The aim in many sciences is to understand the mechanisms that underlie the observed distribution of variables, starting from a set of initial hypotheses. Causal discovery allows us to infer mechanisms as sets of cause and effect relationships in a generalized way -- without necessarily tailoring to a specific domain. Causal discovery algorithms search over a structured hypothesis space, defined by the set of directed acyclic graphs, to find the graph that best explains the data. For high-dimensional problems, however, this search becomes intractable and scalable algorithms for causal discovery are needed to bridge the gap. In this paper, we define a novel causal graph partition that allows for divide-and-conquer causal discovery with theoretical guarantees. We leverage the idea of a superstructure -- a set of learned or existing candidate hypotheses -- to partition the search space. We prove under certain assumptions that learning with a causal graph partition always yields the Markov Equivalence Class of the true causal graph. We show our algorithm achieves comparable accuracy and a faster time to solution for biologically-tuned synthetic networks and networks up to ${10^4}$ variables. This makes our method applicable to gene regulatory network inference and other domains with high-dimensional structured hypothesis spaces.

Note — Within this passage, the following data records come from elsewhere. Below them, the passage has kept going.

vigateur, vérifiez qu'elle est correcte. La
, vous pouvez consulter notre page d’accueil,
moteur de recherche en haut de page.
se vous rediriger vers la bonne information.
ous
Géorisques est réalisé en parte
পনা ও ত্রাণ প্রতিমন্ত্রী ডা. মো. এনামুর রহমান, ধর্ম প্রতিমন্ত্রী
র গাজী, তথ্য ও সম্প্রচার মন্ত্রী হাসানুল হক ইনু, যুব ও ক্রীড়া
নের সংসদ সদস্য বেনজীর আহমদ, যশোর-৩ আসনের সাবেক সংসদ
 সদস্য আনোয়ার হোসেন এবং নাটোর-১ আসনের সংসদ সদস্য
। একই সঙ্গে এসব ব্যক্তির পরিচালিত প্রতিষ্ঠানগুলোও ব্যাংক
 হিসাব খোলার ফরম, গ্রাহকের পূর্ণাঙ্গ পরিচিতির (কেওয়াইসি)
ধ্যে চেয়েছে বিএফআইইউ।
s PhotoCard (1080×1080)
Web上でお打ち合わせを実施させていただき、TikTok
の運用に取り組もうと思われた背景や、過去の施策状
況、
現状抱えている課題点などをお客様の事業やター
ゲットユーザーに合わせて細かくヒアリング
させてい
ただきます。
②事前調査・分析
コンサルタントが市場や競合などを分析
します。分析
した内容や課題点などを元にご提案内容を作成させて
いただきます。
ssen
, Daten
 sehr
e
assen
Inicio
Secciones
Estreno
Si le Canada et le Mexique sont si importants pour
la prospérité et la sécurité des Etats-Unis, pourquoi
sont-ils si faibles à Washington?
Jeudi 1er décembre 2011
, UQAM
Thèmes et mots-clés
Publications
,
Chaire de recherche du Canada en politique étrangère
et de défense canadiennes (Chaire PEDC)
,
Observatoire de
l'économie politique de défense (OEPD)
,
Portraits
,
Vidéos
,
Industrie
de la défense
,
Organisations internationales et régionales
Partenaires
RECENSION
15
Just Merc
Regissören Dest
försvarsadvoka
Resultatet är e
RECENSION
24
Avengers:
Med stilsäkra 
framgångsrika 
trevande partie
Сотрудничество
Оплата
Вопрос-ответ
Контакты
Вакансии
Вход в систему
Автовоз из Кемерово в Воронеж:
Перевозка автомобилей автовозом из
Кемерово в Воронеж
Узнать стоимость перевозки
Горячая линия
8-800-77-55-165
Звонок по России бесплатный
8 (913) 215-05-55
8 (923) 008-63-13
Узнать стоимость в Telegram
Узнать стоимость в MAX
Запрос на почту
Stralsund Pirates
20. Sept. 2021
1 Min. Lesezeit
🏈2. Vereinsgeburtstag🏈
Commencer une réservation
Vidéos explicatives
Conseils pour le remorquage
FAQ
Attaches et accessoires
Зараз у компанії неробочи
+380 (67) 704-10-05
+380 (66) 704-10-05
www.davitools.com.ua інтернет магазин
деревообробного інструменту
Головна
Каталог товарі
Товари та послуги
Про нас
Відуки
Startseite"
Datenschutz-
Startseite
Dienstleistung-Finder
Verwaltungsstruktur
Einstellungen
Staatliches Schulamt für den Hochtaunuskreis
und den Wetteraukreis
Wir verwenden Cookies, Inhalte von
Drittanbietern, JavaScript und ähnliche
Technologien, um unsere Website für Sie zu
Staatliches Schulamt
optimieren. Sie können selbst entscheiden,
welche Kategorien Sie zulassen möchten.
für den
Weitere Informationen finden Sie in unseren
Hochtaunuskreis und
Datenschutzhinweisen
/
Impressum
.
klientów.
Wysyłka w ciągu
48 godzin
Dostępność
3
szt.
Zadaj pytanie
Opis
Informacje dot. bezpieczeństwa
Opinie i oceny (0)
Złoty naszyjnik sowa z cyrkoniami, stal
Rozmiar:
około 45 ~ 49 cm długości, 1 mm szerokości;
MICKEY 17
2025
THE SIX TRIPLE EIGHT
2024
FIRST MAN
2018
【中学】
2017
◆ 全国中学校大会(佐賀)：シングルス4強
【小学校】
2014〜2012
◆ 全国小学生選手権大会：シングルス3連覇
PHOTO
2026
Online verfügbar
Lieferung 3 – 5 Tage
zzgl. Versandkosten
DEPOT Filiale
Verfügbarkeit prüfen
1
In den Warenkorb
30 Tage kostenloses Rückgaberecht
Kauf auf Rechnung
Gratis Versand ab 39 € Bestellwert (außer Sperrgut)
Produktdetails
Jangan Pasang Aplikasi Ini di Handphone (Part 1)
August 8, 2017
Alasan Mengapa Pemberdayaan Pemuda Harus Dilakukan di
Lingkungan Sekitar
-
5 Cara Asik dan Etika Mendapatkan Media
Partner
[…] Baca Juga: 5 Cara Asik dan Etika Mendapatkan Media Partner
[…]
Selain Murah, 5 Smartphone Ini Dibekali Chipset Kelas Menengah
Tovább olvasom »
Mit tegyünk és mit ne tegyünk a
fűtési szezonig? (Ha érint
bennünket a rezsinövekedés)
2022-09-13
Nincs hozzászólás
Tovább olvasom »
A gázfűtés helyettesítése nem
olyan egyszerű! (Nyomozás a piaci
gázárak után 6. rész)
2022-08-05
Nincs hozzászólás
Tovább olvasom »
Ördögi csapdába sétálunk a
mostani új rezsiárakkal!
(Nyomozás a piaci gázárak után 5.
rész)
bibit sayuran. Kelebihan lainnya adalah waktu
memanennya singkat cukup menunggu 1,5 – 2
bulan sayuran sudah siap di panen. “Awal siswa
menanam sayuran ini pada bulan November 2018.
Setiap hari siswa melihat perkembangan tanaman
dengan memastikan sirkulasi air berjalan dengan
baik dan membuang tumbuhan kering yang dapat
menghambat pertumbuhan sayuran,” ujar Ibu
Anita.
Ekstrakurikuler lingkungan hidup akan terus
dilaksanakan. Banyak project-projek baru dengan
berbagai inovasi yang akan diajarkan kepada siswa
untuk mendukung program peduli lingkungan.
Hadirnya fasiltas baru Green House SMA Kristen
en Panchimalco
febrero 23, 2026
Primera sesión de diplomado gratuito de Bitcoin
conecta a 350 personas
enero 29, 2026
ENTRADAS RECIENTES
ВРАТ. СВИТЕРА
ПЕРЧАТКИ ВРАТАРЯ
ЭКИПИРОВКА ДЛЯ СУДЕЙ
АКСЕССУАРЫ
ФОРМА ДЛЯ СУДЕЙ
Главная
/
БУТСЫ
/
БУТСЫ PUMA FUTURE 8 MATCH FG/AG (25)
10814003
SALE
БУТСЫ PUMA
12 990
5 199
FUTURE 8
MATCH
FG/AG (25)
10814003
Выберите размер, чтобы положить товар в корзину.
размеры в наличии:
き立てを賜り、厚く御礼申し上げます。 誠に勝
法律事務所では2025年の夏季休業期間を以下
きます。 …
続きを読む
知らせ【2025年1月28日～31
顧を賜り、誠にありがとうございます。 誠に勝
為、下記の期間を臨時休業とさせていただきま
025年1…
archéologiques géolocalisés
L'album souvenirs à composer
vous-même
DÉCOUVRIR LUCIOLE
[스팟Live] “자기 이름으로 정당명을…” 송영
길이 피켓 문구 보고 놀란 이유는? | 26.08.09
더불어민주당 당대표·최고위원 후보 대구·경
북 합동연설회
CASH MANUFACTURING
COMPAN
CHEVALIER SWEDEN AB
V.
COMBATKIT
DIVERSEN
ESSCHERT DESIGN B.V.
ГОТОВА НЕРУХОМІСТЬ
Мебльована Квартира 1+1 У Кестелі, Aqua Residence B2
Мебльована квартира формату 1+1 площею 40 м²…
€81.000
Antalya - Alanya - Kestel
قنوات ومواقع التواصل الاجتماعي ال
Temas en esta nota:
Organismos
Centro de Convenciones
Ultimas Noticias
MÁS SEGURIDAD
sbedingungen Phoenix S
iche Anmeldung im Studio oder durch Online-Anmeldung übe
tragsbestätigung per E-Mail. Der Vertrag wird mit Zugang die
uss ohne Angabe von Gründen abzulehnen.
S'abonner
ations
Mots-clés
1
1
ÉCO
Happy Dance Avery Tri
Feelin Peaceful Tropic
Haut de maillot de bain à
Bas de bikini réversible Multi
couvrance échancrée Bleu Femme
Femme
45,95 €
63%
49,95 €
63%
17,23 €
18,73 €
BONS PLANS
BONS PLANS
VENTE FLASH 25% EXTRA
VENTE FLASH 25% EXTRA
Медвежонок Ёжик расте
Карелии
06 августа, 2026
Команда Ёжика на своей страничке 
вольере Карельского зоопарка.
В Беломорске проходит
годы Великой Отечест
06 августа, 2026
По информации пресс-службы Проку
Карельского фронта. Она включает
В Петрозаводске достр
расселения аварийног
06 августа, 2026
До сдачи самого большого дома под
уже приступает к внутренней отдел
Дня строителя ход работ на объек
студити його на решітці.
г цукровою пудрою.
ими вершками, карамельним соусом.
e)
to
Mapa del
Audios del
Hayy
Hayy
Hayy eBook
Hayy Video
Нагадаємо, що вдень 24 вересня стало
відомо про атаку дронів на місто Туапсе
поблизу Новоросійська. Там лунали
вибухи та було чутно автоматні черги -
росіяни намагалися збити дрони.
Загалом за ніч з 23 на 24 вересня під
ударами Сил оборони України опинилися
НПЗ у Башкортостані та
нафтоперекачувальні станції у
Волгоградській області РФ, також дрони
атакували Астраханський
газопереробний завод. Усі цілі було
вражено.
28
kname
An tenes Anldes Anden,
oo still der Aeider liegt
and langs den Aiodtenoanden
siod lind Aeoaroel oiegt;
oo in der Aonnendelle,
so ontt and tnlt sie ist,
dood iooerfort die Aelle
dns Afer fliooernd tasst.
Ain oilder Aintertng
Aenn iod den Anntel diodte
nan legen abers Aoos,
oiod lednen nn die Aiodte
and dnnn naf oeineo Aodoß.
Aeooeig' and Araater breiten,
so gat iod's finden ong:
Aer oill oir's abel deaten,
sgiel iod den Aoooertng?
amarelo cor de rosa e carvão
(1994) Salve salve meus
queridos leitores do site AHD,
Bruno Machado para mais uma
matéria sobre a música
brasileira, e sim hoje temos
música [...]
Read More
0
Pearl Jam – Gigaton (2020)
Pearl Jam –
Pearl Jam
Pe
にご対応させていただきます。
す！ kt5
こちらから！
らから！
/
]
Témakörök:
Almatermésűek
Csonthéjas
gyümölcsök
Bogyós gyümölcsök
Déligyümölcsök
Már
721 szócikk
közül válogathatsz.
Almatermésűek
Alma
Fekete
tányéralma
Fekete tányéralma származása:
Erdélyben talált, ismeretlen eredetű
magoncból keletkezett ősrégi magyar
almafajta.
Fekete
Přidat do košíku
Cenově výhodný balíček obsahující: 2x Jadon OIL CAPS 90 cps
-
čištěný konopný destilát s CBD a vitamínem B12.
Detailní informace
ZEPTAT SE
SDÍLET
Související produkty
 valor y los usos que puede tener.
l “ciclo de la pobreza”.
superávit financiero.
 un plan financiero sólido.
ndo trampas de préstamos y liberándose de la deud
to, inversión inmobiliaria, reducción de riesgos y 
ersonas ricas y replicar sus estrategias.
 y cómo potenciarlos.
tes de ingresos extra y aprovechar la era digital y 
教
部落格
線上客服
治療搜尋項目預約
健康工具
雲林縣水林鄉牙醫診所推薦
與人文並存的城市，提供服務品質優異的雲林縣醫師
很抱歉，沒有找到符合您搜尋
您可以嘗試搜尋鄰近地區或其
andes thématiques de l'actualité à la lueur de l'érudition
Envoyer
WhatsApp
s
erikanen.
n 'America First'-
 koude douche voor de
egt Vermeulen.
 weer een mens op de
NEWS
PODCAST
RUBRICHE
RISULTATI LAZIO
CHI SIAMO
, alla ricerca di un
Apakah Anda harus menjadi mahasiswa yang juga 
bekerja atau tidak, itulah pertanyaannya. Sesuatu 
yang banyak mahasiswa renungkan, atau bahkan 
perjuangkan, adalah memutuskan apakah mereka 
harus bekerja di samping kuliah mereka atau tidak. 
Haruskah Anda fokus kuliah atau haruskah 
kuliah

翻译：许多科学领域的目标在于理解观测变量分布背后的机制，这通常始于一组初始假设。因果发现使我们能够以广义方式推断机制——即作为因果关系集合——而无需针对特定领域进行专门化设计。因果发现算法在由有向无环图集合定义的结构化假设空间中进行搜索，以找到最能解释数据的图结构。然而对于高维问题，这种搜索会变得难以处理，因此需要可扩展的因果发现算法来弥合这一差距。本文定义了一种新颖的因果图分割方法，支持具有理论保证的分治式因果发现。我们利用超结构（即一组已学习或已有的候选假设集合）的概念对搜索空间进行划分。我们在特定假设条件下证明，基于因果图分割的学习始终能够获得真实因果图的马尔可夫等价类。实验表明，我们的算法在生物调谐合成网络及高达${10^4}$变量的网络上实现了相当的精度与更快的求解速度。这使得我们的方法适用于基因调控网络推断及其他具有高维结构化假设空间的领域。